It is entirely possible you’ve heard this refrain in the past. It is even more than possible that you’ve heard it from me, but I hope you’ll stick it out and hear this again.
Karma is a BITCH! A great big, long, long red fingernail sporting, cigarette smoking, bourbon swilling broad that is definitely not the kind of girls that boys bring home to Muthah!
AND I LOVE HER! She keeps me in check.
Being the sass mouth that I am, I am generally quite quick to pick on a minor issue until at the very least I get a laugh. Often it is not nice and often it is at someone else’s expense. So as you can clearly see, I too can sometimes be a bitch.
So here’s how it played out on one particular morning.
The scene is set at the grocery store, specifically at the fish counter selecting ingredients for a seafood stew for that night’s dinner.
“I’ll have 8 or so scallops, a bag of mussels and 12 or 15 shrimp please.”
“No prob. Having a good day so far? Looks like you’re gonna have a real nice dinner. I can tell you eat healthy. I really admire that!”
It’s always the same fish counter lady, and she is always, always, this pleasant. She remembers me. She calls me honey. She compliments my appearance. She makes small talk but never in an intrusive or time consuming way. In short, she is a lovely person. ALWAYS.
“Oh yeah, I just remembered squid… do you have any squid today?” I add.
“I do! It’s fresh. I just thawed it!”
I thank her and carry on with my shopping, laughing to myself the entire time. I keep repeating her last sentence in my head over and again. I’m sure I am actually saying it aloud, shaking my head and laughing. I am also sure the other shoppers think I’m nuts.
I get into the rather longer than normal check out line and with my usual snarky attitude decide to tweet what she had said. It made me laugh and so I hoped that it might make others laugh as well.

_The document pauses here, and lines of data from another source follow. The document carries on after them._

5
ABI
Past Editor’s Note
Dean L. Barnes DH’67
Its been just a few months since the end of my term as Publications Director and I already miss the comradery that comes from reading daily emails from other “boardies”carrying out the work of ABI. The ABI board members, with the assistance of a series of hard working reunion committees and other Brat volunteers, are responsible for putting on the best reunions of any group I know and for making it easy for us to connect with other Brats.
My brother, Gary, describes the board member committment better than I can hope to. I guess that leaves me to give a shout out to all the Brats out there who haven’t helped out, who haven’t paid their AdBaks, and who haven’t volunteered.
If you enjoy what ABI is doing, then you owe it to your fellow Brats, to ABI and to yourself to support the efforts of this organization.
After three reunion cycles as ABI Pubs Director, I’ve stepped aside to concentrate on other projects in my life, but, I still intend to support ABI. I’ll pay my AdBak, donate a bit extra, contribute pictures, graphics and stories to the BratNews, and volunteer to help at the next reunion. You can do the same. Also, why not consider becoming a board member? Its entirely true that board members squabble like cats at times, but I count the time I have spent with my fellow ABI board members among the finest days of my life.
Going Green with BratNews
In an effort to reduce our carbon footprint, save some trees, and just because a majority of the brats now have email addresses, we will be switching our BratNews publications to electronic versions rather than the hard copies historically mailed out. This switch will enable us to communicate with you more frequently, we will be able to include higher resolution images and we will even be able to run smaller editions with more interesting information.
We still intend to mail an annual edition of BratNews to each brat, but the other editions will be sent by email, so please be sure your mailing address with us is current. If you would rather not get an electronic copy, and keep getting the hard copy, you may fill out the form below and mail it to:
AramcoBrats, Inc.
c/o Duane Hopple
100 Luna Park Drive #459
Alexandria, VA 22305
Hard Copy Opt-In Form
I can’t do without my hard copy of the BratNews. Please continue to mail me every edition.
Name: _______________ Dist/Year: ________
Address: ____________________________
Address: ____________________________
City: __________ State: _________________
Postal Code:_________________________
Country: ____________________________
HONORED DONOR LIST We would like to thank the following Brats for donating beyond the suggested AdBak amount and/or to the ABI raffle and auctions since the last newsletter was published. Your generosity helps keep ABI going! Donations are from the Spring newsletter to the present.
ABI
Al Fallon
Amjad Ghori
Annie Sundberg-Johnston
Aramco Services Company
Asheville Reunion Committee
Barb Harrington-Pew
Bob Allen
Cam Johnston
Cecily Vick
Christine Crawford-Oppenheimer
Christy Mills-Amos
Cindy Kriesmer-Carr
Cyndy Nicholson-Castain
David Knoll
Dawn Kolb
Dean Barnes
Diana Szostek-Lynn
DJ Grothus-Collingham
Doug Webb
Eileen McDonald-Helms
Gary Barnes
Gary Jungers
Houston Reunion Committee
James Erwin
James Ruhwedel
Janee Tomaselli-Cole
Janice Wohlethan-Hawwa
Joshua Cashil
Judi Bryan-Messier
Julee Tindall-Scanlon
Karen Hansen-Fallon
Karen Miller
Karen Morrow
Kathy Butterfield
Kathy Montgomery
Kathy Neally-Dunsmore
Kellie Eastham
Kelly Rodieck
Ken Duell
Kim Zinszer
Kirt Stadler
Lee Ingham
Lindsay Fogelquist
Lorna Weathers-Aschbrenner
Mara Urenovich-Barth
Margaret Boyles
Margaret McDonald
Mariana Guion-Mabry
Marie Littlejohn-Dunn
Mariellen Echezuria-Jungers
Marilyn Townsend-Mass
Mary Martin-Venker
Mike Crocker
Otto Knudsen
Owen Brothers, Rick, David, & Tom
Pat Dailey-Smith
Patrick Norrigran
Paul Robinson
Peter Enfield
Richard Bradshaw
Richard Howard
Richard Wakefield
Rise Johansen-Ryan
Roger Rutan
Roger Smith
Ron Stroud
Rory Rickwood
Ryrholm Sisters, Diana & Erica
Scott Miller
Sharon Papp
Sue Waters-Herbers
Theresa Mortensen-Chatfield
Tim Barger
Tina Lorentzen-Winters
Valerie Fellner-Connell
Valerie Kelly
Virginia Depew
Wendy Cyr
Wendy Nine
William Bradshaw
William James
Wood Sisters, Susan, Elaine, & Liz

At this point I start to get the unmistakable whiff of ciggies and bourbon.
The check out clerk is brand spanking new… nice enough… but really has no clue what she’s doing… long and short of it is that she finishes ringing up my purchases to a grand total of $394.76!
“Uh. No. I’m going to have to see the bill. There is NO WAY I’ve spent that much in here.”
I won’t give you all the back and forthing after she insisted that I couldn’t see it until I had paid it, but I held my ground and a supervisor appeared.
Problem discovered. She had charged one of the higher priced items NINE times.
“Okay so now you just pay the bill and go over to the other counter and they will resolve the issue.”
“Um. No. Resolve the problem here and I will pay the correct amount.” I state as calmly as possible. The reek of bourbon really starting to bug me now.
“Lady… come on! I’ve got kids lunch to get to!” Shrieks the harried woman in line behind me.
As I mentally prepared my long list of possible caustic comebacks, I felt a firm, long taloned finger tapping me on the shoulder. I look cautiously over my shoulder to a long stream of smoke being blown straight in my face.